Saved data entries

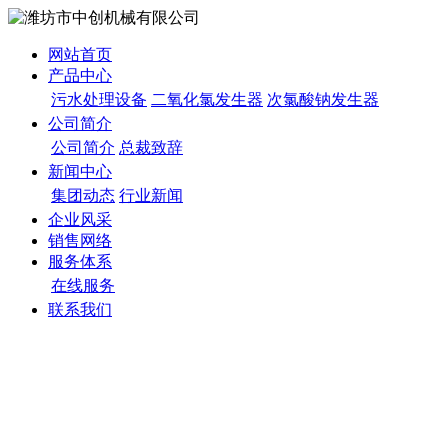
网站首页
产品中心
污水处理设备
二氧化氯发生器
次氯酸钠发生器
公司简介
公司简介
总裁致辞
新闻中心
集团动态
行业新闻
企业风采
销售网络
服务体系
在线服务
联系我们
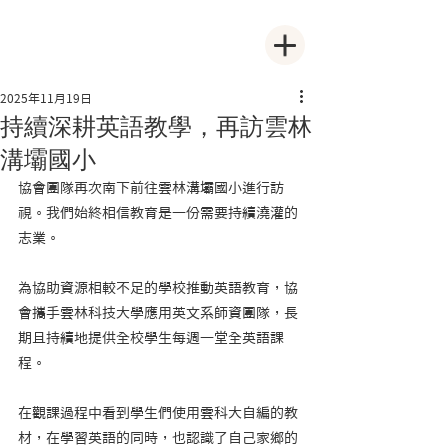
2025年11月19日
持續深耕英語教學，再訪雲林
溝壩國小
協會團隊再次南下前往雲林溝壩國小進行訪
視。我們始終相信教育是一份需要持續澆灌的
志業。
為協助資源相較不足的學校推動英語教育，協
會攜手雲林科技大學應用英文系師資團隊，長
期且持續地提供全校學生每週一堂全英語課
程。
在觀課過程中看到學生們使用雲科大自編的教
材，在學習英語的同時，也認識了自己家鄉的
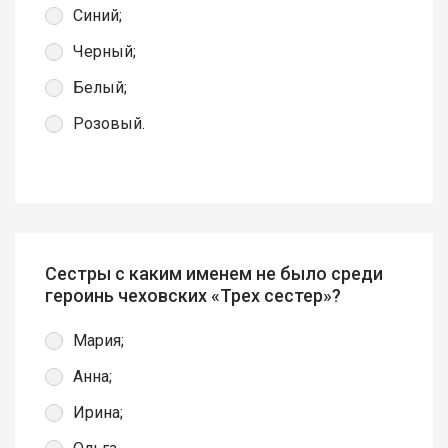
Синий;
Черный;
Белый;
Розовый.
Сестры с каким именем не было среди
героинь чеховских «Трех сестер»?
Мария;
Анна;
Ирина;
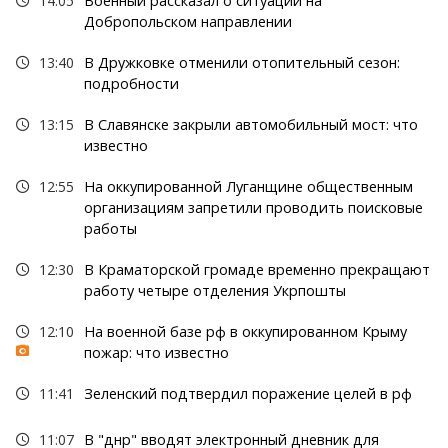
14:05
Военный рассказал о ситуации на
Добропольском направлении
13:40
В Дружковке отменили отопительный сезон:
подробности
13:15
В Славянске закрыли автомобильный мост: что
известно
12:55
На оккупированной Луганщине общественным
организациям запретили проводить поисковые
работы
12:30
В Краматорской громаде временно прекращают
работу четыре отделения Укрпошты
12:10
На военной базе рф в оккупированном Крыму
пожар: что известно
11:41
Зеленский подтвердил поражение целей в рф
11:07
В "днр" вводят электронный дневник для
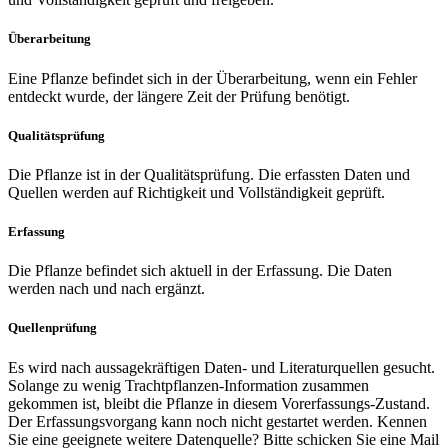
Überarbeitung
Eine Pflanze befindet sich in der Überarbeitung, wenn ein Fehler
entdeckt wurde, der längere Zeit der Prüfung benötigt.
Qualitätsprüfung
Die Pflanze ist in der Qualitätsprüfung. Die erfassten Daten und
Quellen werden auf Richtigkeit und Vollständigkeit geprüft.
Erfassung
Die Pflanze befindet sich aktuell in der Erfassung. Die Daten
werden nach und nach ergänzt.
Quellenprüfung
Es wird nach aussagekräftigen Daten- und Literaturquellen gesucht.
Solange zu wenig Trachtpflanzen-Information zusammen
gekommen ist, bleibt die Pflanze in diesem Vorerfassungs-Zustand.
Der Erfassungsvorgang kann noch nicht gestartet werden. Kennen
Sie eine geeignete weitere Datenquelle? Bitte schicken Sie eine Mail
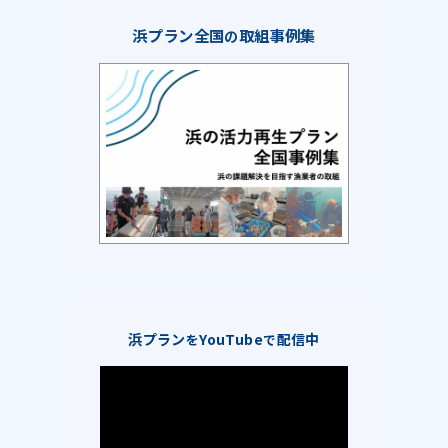
浜プラン全国
取組事例集
の
浜プラン
YouTube
配信中
を
で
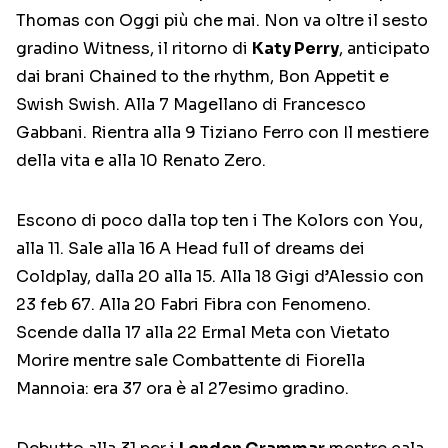
Thomas con Oggi più che mai. Non va oltre il sesto
gradino Witness, il ritorno di
Katy Perry
, anticipato
dai brani Chained to the rhythm, Bon Appetit e
Swish Swish. Alla 7 Magellano di Francesco
Gabbani. Rientra alla 9 Tiziano Ferro con Il mestiere
della vita e alla 10 Renato Zero.
Escono di poco dalla top ten i The Kolors con You,
alla 11. Sale alla 16 A Head full of dreams dei
Coldplay, dalla 20 alla 15. Alla 18 Gigi d’Alessio con
23 feb 67. Alla 20 Fabri Fibra con Fenomeno.
Scende dalla 17 alla 22 Ermal Meta con Vietato
Morire mentre sale Combattente di Fiorella
Mannoia: era 37 ora è al 27esimo gradino.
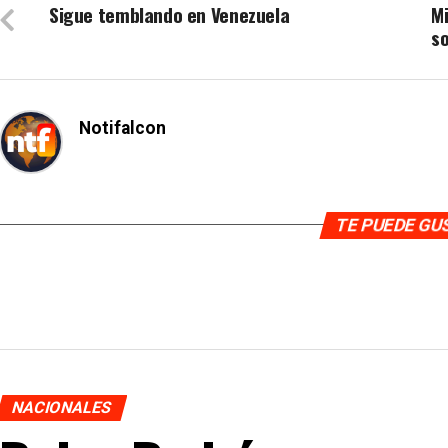
Sigue temblando en Venezuela
Mi
so
Notifalcon
TE PUEDE G
NACIONALES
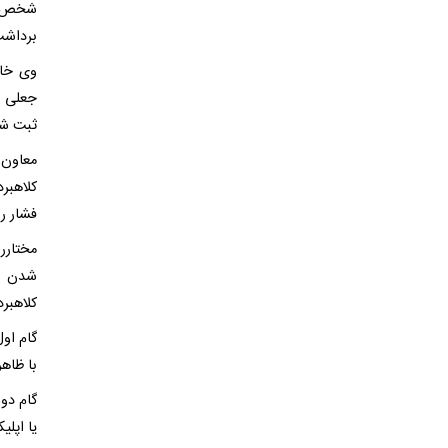
شخص می
برداشت
وی خاط
جعلی د
ثبت شد
معاون 
کلاهبر
فشار ر
مختارر
شدن در
کلاهبرد
گام اول
با ظاهر
گام دو
یا اپلی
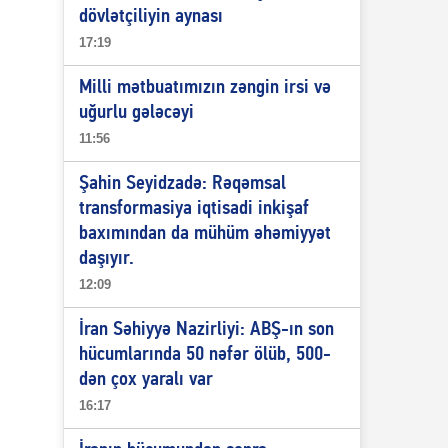
dövlətçiliyin aynası
17:19
Milli mətbuatımızın zəngin irsi və
uğurlu gələcəyi
11:56
Şahin Seyidzadə: Rəqəmsal
transformasiya iqtisadi inkişaf
baxımından da mühüm əhəmiyyət
daşıyır.
12:09
İran Səhiyyə Nazirliyi: ABŞ-ın son
hücumlarında 50 nəfər ölüb, 500-
dən çox yaralı var
16:17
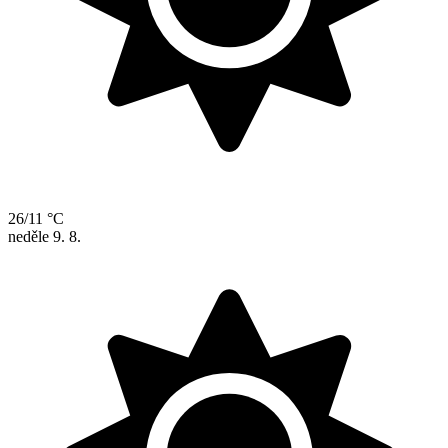
26/11 °C
neděle
9. 8.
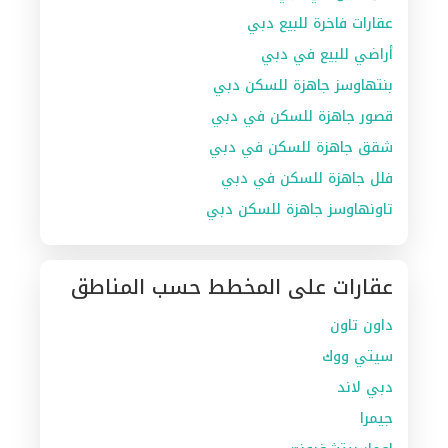
عقارات فاخرة للبيع دبي
أراضي للبيع في دبي
بنتهاوسز جاهزة للسكن دبي
قصور جاهزة للسكن في دبي
شقق جاهزة للسكن في دبي
فلل جاهزة للسكن في دبي
تاونهاوسز جاهزة للسكن دبي
عقارات على المخطط حسب المناطق
داون تاون
سيتي ووك
دبي لاند
جيمرا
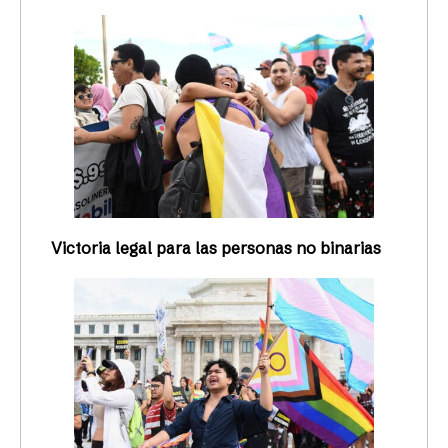
Victoria legal para las personas no binarias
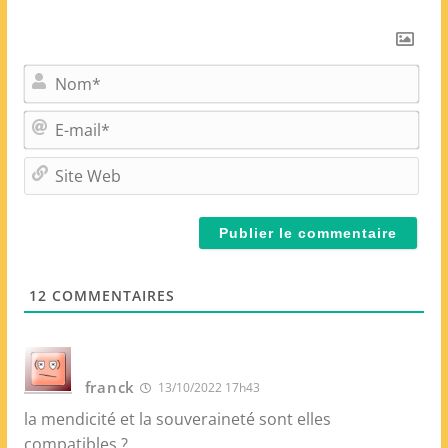
N
o
m
E
*
-
m
S
a
i
i
t
l
e
*
W
e
12
COMMENTAIRES
b
franck
13/10/2022 17h43
la mendicité et la souveraineté sont elles
compatibles ?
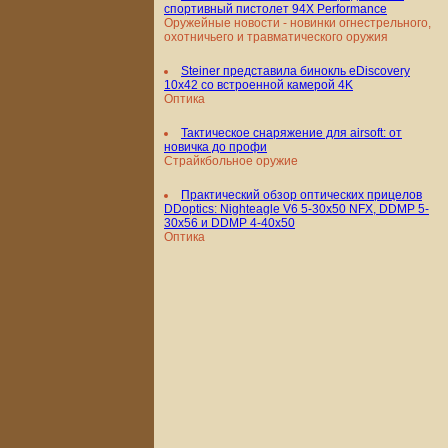
спортивный пистолет 94X Performance
Оружейные новости - новинки огнестрельного,
охотничьего и травматического оружия
Steiner представила бинокль eDiscovery
10x42 со встроенной камерой 4K
Оптика
Тактическое снаряжение для airsoft: от
новичка до профи
Страйкбольное оружие
Практический обзор оптических прицелов
DDoptics: Nighteagle V6 5-30x50 NFX, DDMP 5-
30x56 и DDMP 4-40x50
Оптика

WORK INSTRUCTIONS
Update the listing above by replacing every "Оптика" with "Оптические приборы", leaving everything else unchanged. Leave the pictures out of your answer.

TASK RESPONSE
网站首页
产品中心
污水处理设备
二氧化氯发生器
次氯酸钠发生器
公司简介
公司简介
总裁致辞
新闻中心
集团动态
行业新闻
企业风采
销售网络
服务体系
在线服务
联系我们
2025年11月19日
持續深耕英語教學，再訪雲林
溝壩國小
協會團隊再次南下前往雲林溝壩國小進行訪
視。我們始終相信教育是一份需要持續澆灌的
志業。
為協助資源相較不足的學校推動英語教育，協
會攜手雲林科技大學應用英文系師資團隊，長
期且持續地提供全校學生每週一堂全英語課
程。
在觀課過程中看到學生們使用雲科大自編的教
材，在學習英語的同時，也認識了自己家鄉的
Синий;
Черный;
Белый;
Розовый.
Сестры с каким именем не было среди
героинь чеховских «Трех сестер»?
Мария;
Анна;
Ирина;
14:05
Военный рассказал о ситуации на
Добропольском направлении
13:40
В Дружковке отменили отопительный сезон:
подробности
13:15
В Славянске закрыли автомобильный мост: что
известно
12:55
На оккупированной Луганщине общественным
организациям запретили проводить поисковые
работы
12:30
В Краматорской громаде временно прекращают
работу четыре отделения Укрпошты
12:10
На военной базе рф в оккупированном Крыму
пожар: что известно
11:41
Зеленский подтвердил поражение целей в рф
11:07
В "днр" вводят электронный дневник для
Überarbeitung
Eine Pflanze befindet sich in der Überarbeitung, wenn ein Fehler
entdeckt wurde, der längere Zeit der Prüfung benötigt.
Qualitätsprüfung
Die Pflanze ist in der Qualitätsprüfung. Die erfassten Daten und
Quellen werden auf Richtigkeit und Vollständigkeit geprüft.
Erfassung
Die Pflanze befindet sich aktuell in der Erfassung. Die Daten
werden nach und nach ergänzt.
Quellenprüfung
Es wird nach aussagekräftigen Daten- und Literaturquellen gesucht.
Solange zu wenig Trachtpflanzen-Information zusammen
gekommen ist, bleibt die Pflanze in diesem Vorerfassungs-Zustand.
Der Erfassungsvorgang kann noch nicht gestartet werden. Kennen
Sie eine geeignete weitere Datenquelle? Bitte schicken Sie eine Mail
浜プラン全国
取組事例集
の
浜プラン
YouTube
配信中
を
で
Thomas con Oggi più che mai. Non va oltre il sesto
gradino Witness, il ritorno di
Katy Perry
, anticipato
dai brani Chained to the rhythm, Bon Appetit e
Swish Swish. Alla 7 Magellano di Francesco
Gabbani. Rientra alla 9 Tiziano Ferro con Il mestiere
della vita e alla 10 Renato Zero.
Escono di poco dalla top ten i The Kolors con You,
alla 11. Sale alla 16 A Head full of dreams dei
Coldplay, dalla 20 alla 15. Alla 18 Gigi d’Alessio con
23 feb 67. Alla 20 Fabri Fibra con Fenomeno.
Scende dalla 17 alla 22 Ermal Meta con Vietato
Morire mentre sale Combattente di Fiorella
Mannoia: era 37 ora è al 27esimo gradino.
Sigue temblando en Venezuela
Mi
so
Notifalcon
TE PUEDE G
NACIONALES
شخص می
برداشت
وی خاط
جعلی د
ثبت شد
معاون 
کلاهبر
فشار ر
مختارر
شدن در
کلاهبرد
گام اول
با ظاهر
گام دو
یا اپلی
dövlətçiliyin aynası
17:19
Milli mətbuatımızın zəngin irsi və
uğurlu gələcəyi
11:56
Şahin Seyidzadə: Rəqəmsal
transformasiya iqtisadi inkişaf
baxımından da mühüm əhəmiyyət
daşıyır.
12:09
İran Səhiyyə Nazirliyi: ABŞ-ın son
hücumlarında 50 nəfər ölüb, 500-
dən çox yaralı var
16:17
26/11 °C
neděle
9. 8.
عقارات فاخرة للبيع دبي
أراضي للبيع في دبي
بنتهاوسز جاهزة للسكن دبي
قصور جاهزة للسكن في دبي
شقق جاهزة للسكن في دبي
فلل جاهزة للسكن في دبي
تاونهاوسز جاهزة للسكن دبي
عقارات على المخطط حسب المناطق
داون تاون
سيتي ووك
دبي لاند
جيمرا
Victoria legal para las personas no binarias
N
o
m
E
*
-
m
S
a
i
i
t
l
e
*
W
e
12
COMMENTAIRES
b
franck
13/10/2022 17h43
la mendicité et la souveraineté sont elles
compatibles ?
спортивный пистолет 94X Performance
Оружейные новости - новинки огнестрельного,
охотничьего и травматического оружия
Steiner представила бинокль eDiscovery
10x42 со встроенной камерой 4K
Оптические приборы
Тактическое снаряжение для airsoft: от
новичка до профи
Страйкбольное оружие
Практический обзор оптических прицелов
DDoptics: Nighteagle V6 5-30x50 NFX, DDMP 5-
30x56 и DDMP 4-40x50
Оптические приборы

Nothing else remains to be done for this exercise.